Nürnberg - Der bayerische IG Metall-Chef Werner Neugebauer empfiehlt für die anstehende Tarifrunde in der Metall- und Elektroindustrie eine Forderung von acht Prozent mehr Entgelt für die Beschäftigten im Freistaat. "Es geht unserer Branche nach wie vor hervorragend", sagte Neugebauer am Dienstag in Nürnberg.

Die bayerischen Betriebe mit ihren rund 750 000 Beschäftigten stünden besonders gut da. Die Entgelterhöhung solle mit einer sozialen Komponente verbunden werden, empfahl Neugebauer. Auszubildende müssten 75 Euro monatlich mehr bekommen. An diesem Mittwoch entscheidet die regionale Tarifkommission der Gewerkschaft in Bad Kissingen über die konkrete Forderung.

Angesichts der Stimmung in den Betrieben "müssten wir eigentlich ein Spektrum an Forderungen von acht bis neun Prozent diskutieren", sagte Neugebauer. In mehr als einem Drittel der 240 bayerischen Unternehmen hätten die Gewerkschaftsmitglieder mindestens neun Prozent mehr Lohn und Gehalt gefordert. Bei MAN und Siemens seien sogar 13 Prozent anvisiert worden, sagte der Geschäftsführer der IG Metall Nürnberg, Jürgen Wechsler. Außer der Entgelterhöhung und der sozialen Komponente will die Gewerkschaft am Mittwoch zudem beschließen, den baden-württembergischen Beschluss zur Altersteilzeit unverändert auf Bayern zu übertragen. Die Laufzeit des Tarifvertrages soll ein Jahr betragen.

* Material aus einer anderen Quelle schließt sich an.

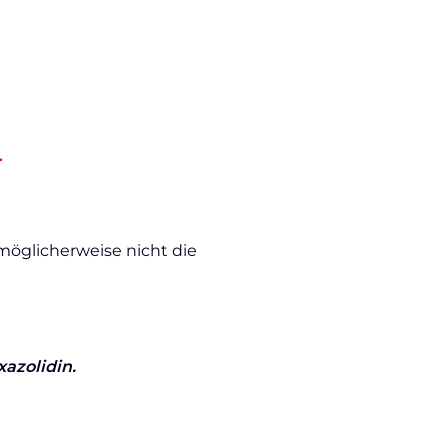
.
möglicherweise nicht die
azolidin.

Die Erwartungshaltung bei den Beschäftigten sei hoch, die Stimmung explosiv, schilderte Wechsler. Wenn ein Ergebnis der Verhandlungen nicht bis Mitte November in Sicht sei, werde gestreikt. Erste Warnstreiks würden bundesweit bereits am 1. November stattfinden, weitere folgten etwa zehn Tage später.

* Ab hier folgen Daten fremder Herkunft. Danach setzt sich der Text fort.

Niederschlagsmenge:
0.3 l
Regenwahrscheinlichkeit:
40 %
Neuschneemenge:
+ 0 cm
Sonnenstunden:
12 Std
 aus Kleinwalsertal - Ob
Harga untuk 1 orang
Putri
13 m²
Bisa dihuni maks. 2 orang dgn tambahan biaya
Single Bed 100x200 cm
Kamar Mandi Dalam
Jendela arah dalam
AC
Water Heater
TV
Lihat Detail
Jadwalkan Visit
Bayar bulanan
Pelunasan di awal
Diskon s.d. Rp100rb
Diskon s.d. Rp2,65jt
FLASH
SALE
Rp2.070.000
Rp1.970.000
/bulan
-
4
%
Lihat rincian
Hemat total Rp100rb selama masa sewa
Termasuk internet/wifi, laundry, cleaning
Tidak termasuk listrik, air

Die IG Metall hat bisher für die 3,6 Millionen Beschäftigten der Branche einen Forderungskorridor von sieben bis acht Prozent festgelegt. Die endgültige Höhe will der Vorstand der Gewerkschaft am 23. September festlegen. Die Tarifrunde für den größten deutschen Industriezweig beginnt mit der ersten Verhandlung am 2. Oktober. Die Friedenspflicht endet am 31. Oktober.